TitleInhibition by vanadate of cyclic AMP production in rat corpora lutea incubated in vitro.
Publication TypeJournal Article
Year of Publication1986
AuthorsLahav M, Rennert H, Barzilai D
JournalLife Sci
Date Published1986 Dec 29
Keywords1-Methyl-3-isobutylxanthine, Animals, Calcium, Corpus Luteum, Cyclic AMP, Female, In Vitro Techniques, Luteinizing Hormone, Rats, Rats, Inbred Strains, Time Factors, Trifluoperazine, Vanadates, Vanadium

Vanadate, a normal constituent of cells, has been reported to affect a variety of enzymes involved in phosphate transfer; the findings regarding adenylate cycle vary with the tissue and experimental system. In the corpus luteum, cyclic AMP (cAMP) stimulates steroidogenesis; and prostaglandin F2 alpha, which induces luteal regression, inhibits luteinizing hormone (LH)-induced cAMP accumulation. We examined the influence of orthovanadate on cAMP concentration in isolated corpora lutea from pseudopregnant rats. With 2 mM vanadate, basal cAMP level was unaffected, but LH-induced cAMP accumulation was inhibited by 45-68%. Lower doses of vanadate (0.2-1 mM) were almost as effective. When added simultaneously with LH, vanadate was inhibitory within 25 min, but no inhibition occurred when vanadate was added for 30 min to tissue pretreated with LH for 60 min.
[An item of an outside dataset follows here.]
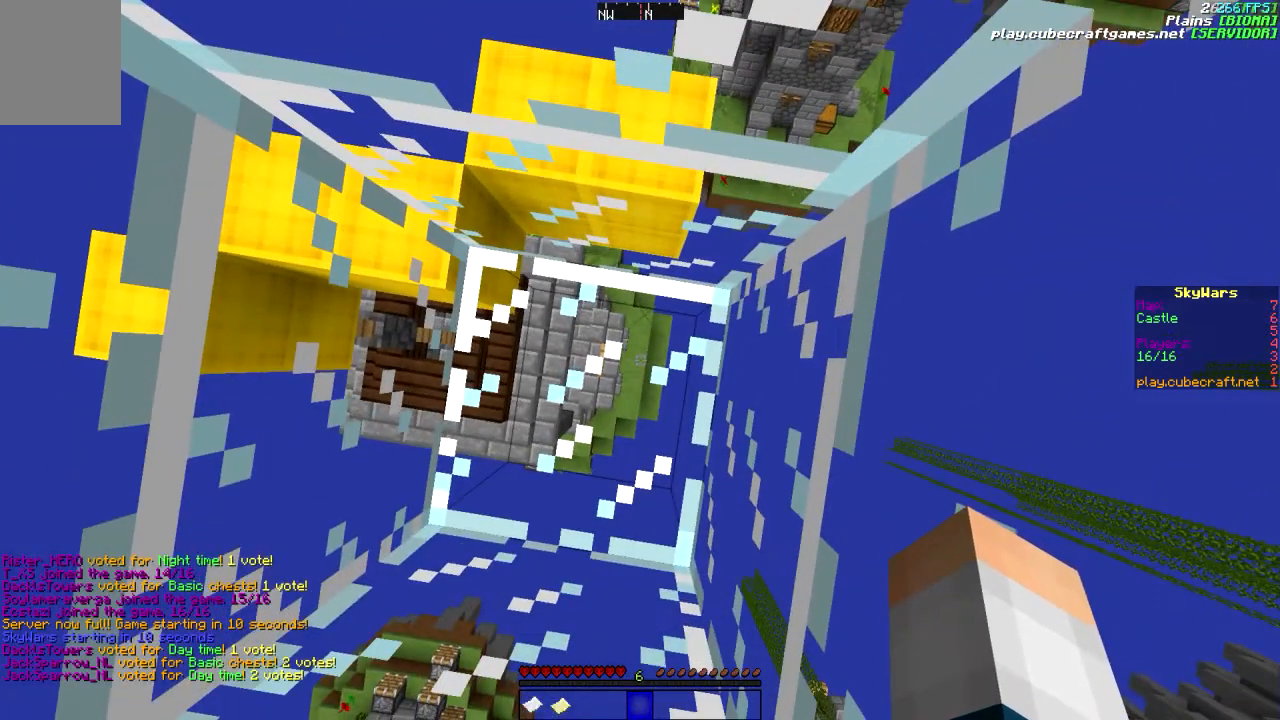
{"keys": ["a", "s"], "mouse": ["left"], "events": [[117, "s", "down"], [267, "mouse_left", "down"], [317, "a", "down"]]}
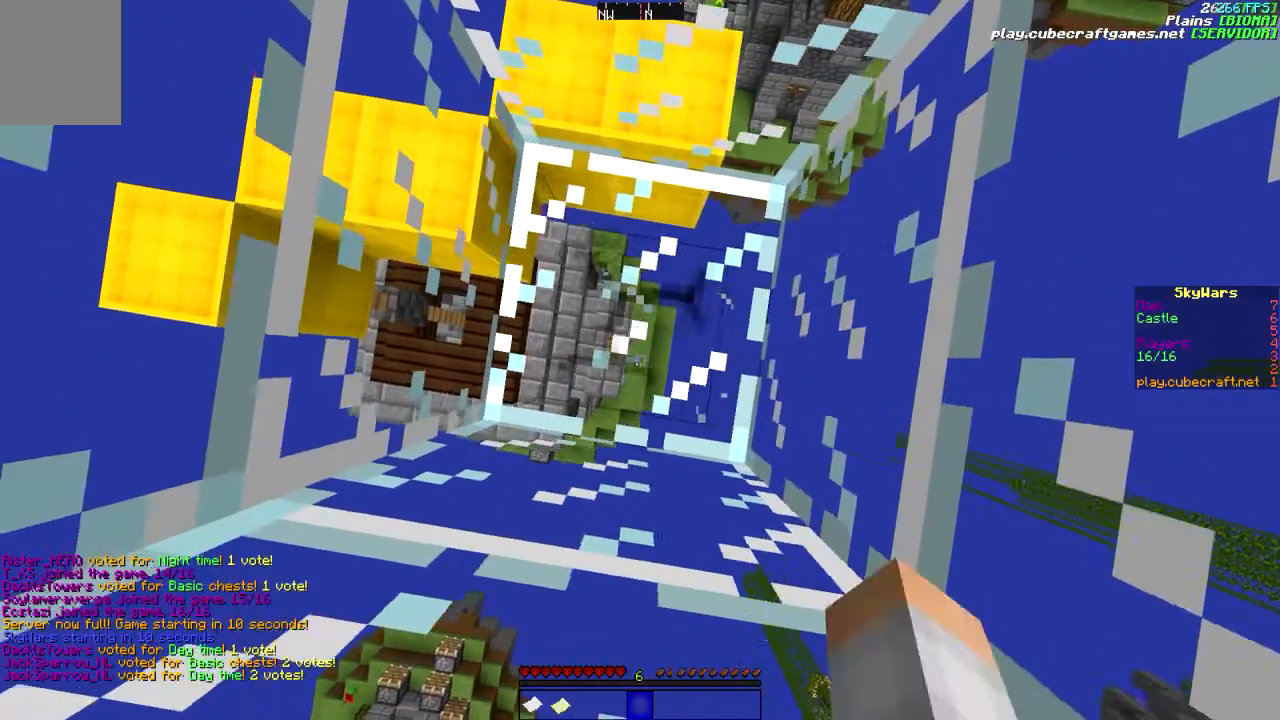
{"keys": [], "mouse": [], "events": [[167, "mouse_left", "up"], [417, "a", "up"], [417, "s", "up"]]}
The decrease in cAMP accumulation was observed also when corpora lutea were exposed to vanadate in the presence of the phosphodiesterase inhibitor 3-isobutyl-1-methylxanthine (0.5 mM), indicating that vanadate inhibits cAMP synthesis. Vanadate may increase cytosolic calcium by inhibiting ion pumps in cell membranes. Thus, we examined the effect of vanadate in corpora lutea incubated in calcium-depleted medium and found that vanadate still inhibited cAMP formation. Vanadyl sulfate (0.4 and 2 mM) reduced the LH-induced cAMP accumulation as effectively as vanadate. Thus, the use of vanadate as a tool for exploring physiological regulators of luteal adenylate cyclase should be considered.